Peter freed himself from the two men and blinked at them doubtfully. A second earlier there had been an urgency, a hollow need inside him that would never be filled, followed by a happiness too intense to contain within himself, but now it was gone. He scarcely remembered it, the desperation and need had faded, and in its place was a sense of contentment he couldn't explain, a quiet joy. Glancing sideways at Winston, he saw him returning the look in equal, if momentary doubt, then Egon bent over the generator, and Ray grinned at Janine with great interest.

"What are you doing up here, Janine? Watching Peter get his beauty sleep? Not that he looks particularly great in the mornings, I'll give you that, but if you're not careful, you're gonna make Egon jealous."

Egon's head came up in a combination of amusement and alarm, then he exchanged a smile with Janine that didn't display a trace of jealousy.

"Die, Stantz," Peter retorted with a huge grin, then he caught himself as if the words held a hidden meaning he didn't remember. For an instant he hesitated then, when Ray gave him a jab in the ribs, he burst out laughing and lunged at him to retaliate. He couldn't remember ever feeling so good, so fulfilled, so free.

"Please, children, not while I'm working," chided Egon as he rewound the tape. "I want to watch this.
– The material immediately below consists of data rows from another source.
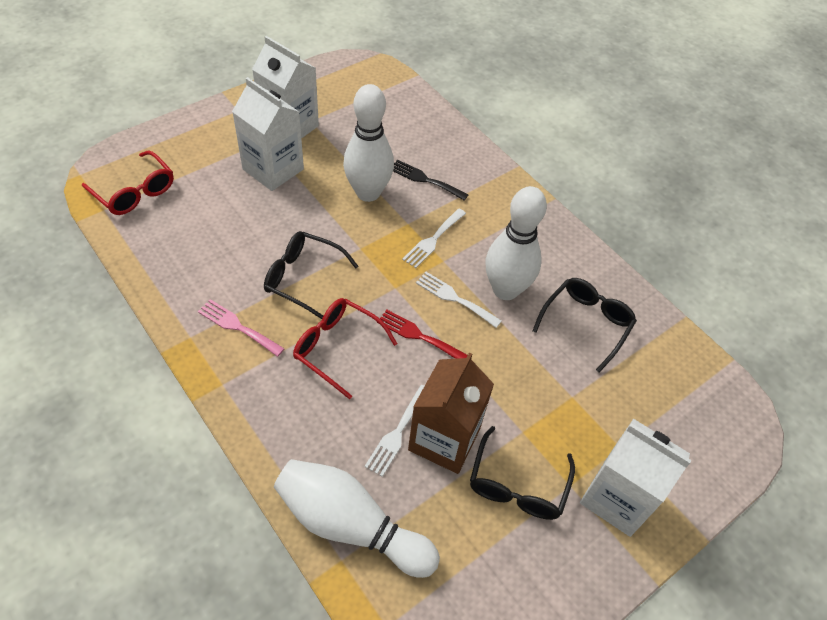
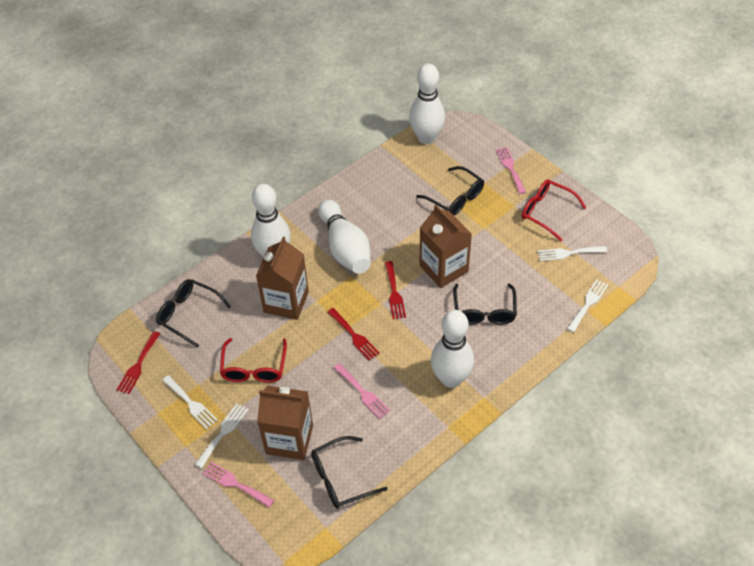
black fork: [393,160,468,201] = 1 -> none = 0
black glasses: [264,231,358,319] [470,426,575,520] [532,278,637,373] = 3 -> [156,279,231,348] [311,436,388,508] [416,166,484,215] [453,284,517,325] = 4
brown carton: [408,353,494,474] = 1 -> [256,237,309,320] [257,386,313,460] [419,205,472,288] = 3
pink fork: [198,299,285,357] = 1 -> [202,462,274,508] [334,363,390,419] [496,147,526,194] = 3
red fork: [377,310,468,359] = 1 -> [117,331,160,394] [327,308,380,361] [385,261,406,319] = 3
white bowling pin: [274,459,440,578] [343,84,394,202] [486,186,547,300] = 3 -> [251,184,291,257] [318,199,371,274] [409,64,445,144] [431,310,474,388] = 4
white carton: [232,77,304,191] [252,36,319,139] [580,419,692,537] = 3 -> none = 0
white fork: [364,385,424,477] [402,209,466,268] [416,272,502,328] = 3 -> [162,375,218,429] [195,403,249,468] [538,246,607,261] [567,279,608,332] = 4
From your reaction just now, Peter, I believe I have an idea what's on this tape."

Memory kicked in and suddenly his reactions made a kind of sense. "Omigosh," he breathed. "I've got it! The dream into the past! I forgot all about it. You mean this is the day I went back into my long-ago dream and changed history and saved you guys from that lab explosion?" Suddenly he understood it all, the reason he'd lunged for the guys like that, the reason he felt so good. Because it hadn't happened; he'd changed the past, he'd saved them.
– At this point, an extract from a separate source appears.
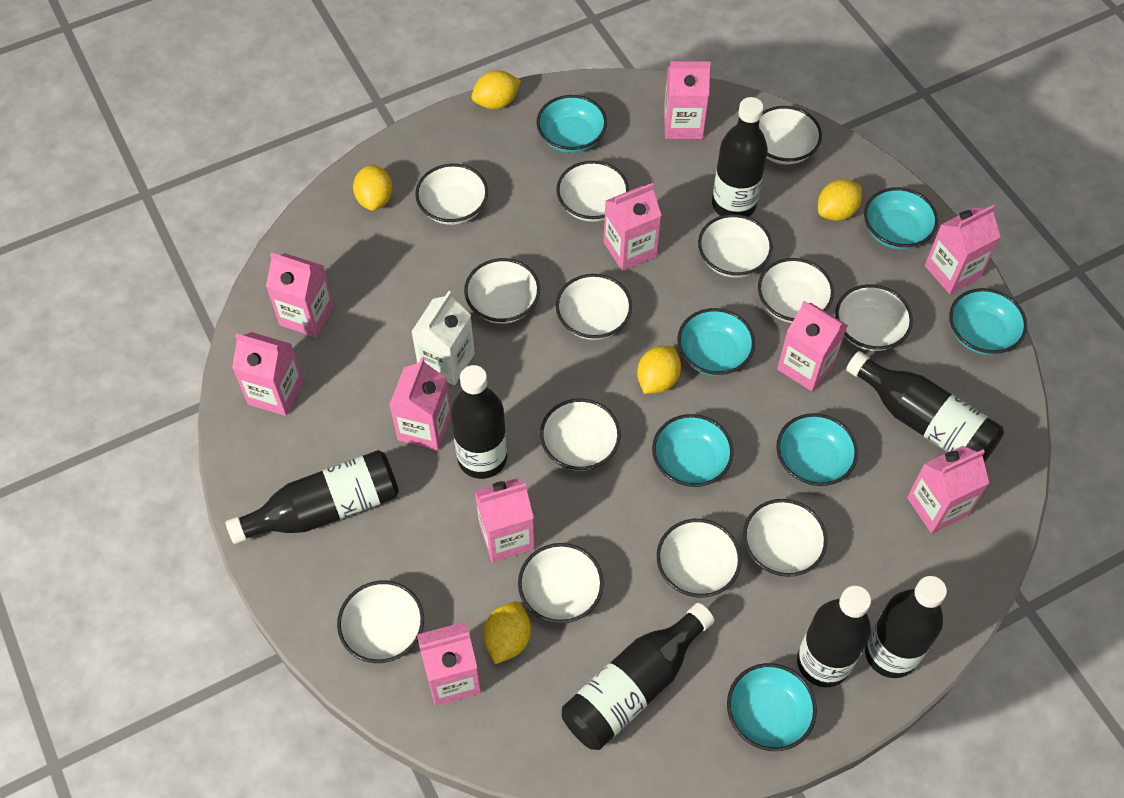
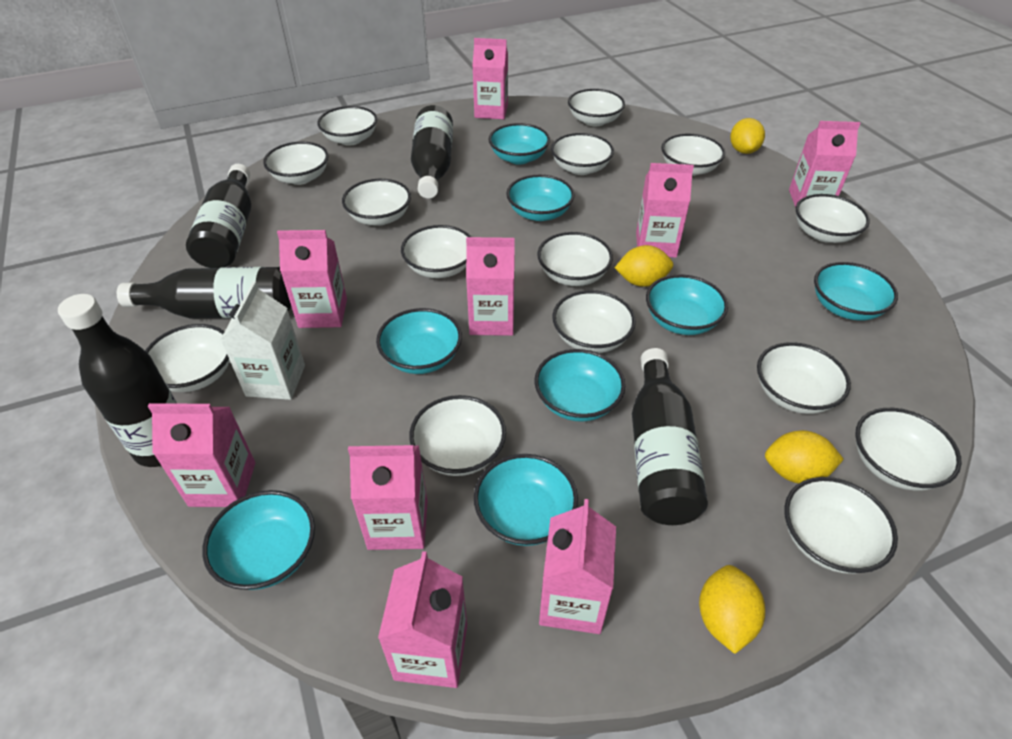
black bottle: [226,450,399,544] [451,365,507,479] [562,603,714,750] [712,97,768,217] [797,586,871,687] [846,351,1004,463] [865,576,947,678] = 7 -> [58,294,177,467] [117,267,291,319] [186,164,251,268] [411,105,453,198] [632,348,708,525] = 5
pink carton: [232,332,303,416] [266,252,334,337] [389,357,451,450] [417,622,481,706] [475,477,535,562] [604,183,662,271] [664,61,711,139] [777,301,848,391] [907,446,989,533] [925,205,1000,294] = 10 -> [148,403,255,507] [277,230,347,328] [348,445,427,550] [378,551,467,688] [466,237,515,336] [472,38,508,119] [539,499,616,634] [636,163,694,258] [789,121,861,208] = 9
turquoise bowl: [537,95,607,153] [652,414,734,487] [677,308,755,376] [727,663,817,751] [776,413,858,486] [864,187,938,250] [949,288,1027,355] = 7 -> [202,490,315,590] [376,308,462,374] [474,454,578,546] [489,123,550,164] [506,175,574,221] [535,349,625,422] [646,275,728,335] [814,262,898,321] = 8
white bowl: [337,581,424,663] [415,164,488,225] [464,258,540,324] [518,543,604,624] [540,399,621,471] [556,161,629,222] [556,274,632,340] [657,519,741,598] [698,214,773,278] [743,499,827,577] [758,258,834,323] [759,106,822,165] [835,284,913,351] = 13 -> [145,324,230,392] [263,142,329,185] [317,106,377,146] [342,179,411,226] [401,225,471,278] [409,395,506,476] [537,232,613,286] [551,133,614,175] [552,290,636,353] [568,89,625,126] [661,134,725,176] [757,342,851,414] [784,477,898,574] [796,194,870,243] [855,408,962,491] = 15
yellow lemon: [353,164,393,211] [472,70,521,109] [483,601,531,664] [637,346,681,394] [818,179,862,221] = 5 -> [615,245,673,287] [699,565,765,654] [730,118,765,154] [765,430,844,483] = 4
"Hey, yeah." Ray grinned. "I forgot all about it after all these years. Gosh, Peter, you don't still remember the other version, now that we've caught up to it, do you?" He leaned closer and touched him on the arm. "I remember when you told us what the other you was like. Gosh, those memories wouldn't be good ones."

"I think I did remember when I woke up, but it just...melted away." Reminded of what had happened so long ago, the strange dreams he'd had, the warning from his future self, he gave both his 'resurrected' friends another hug for good measure, then, content in the knowledge that his life was just the way he wanted it, he asked, "So whose turn is it to make breakfast?"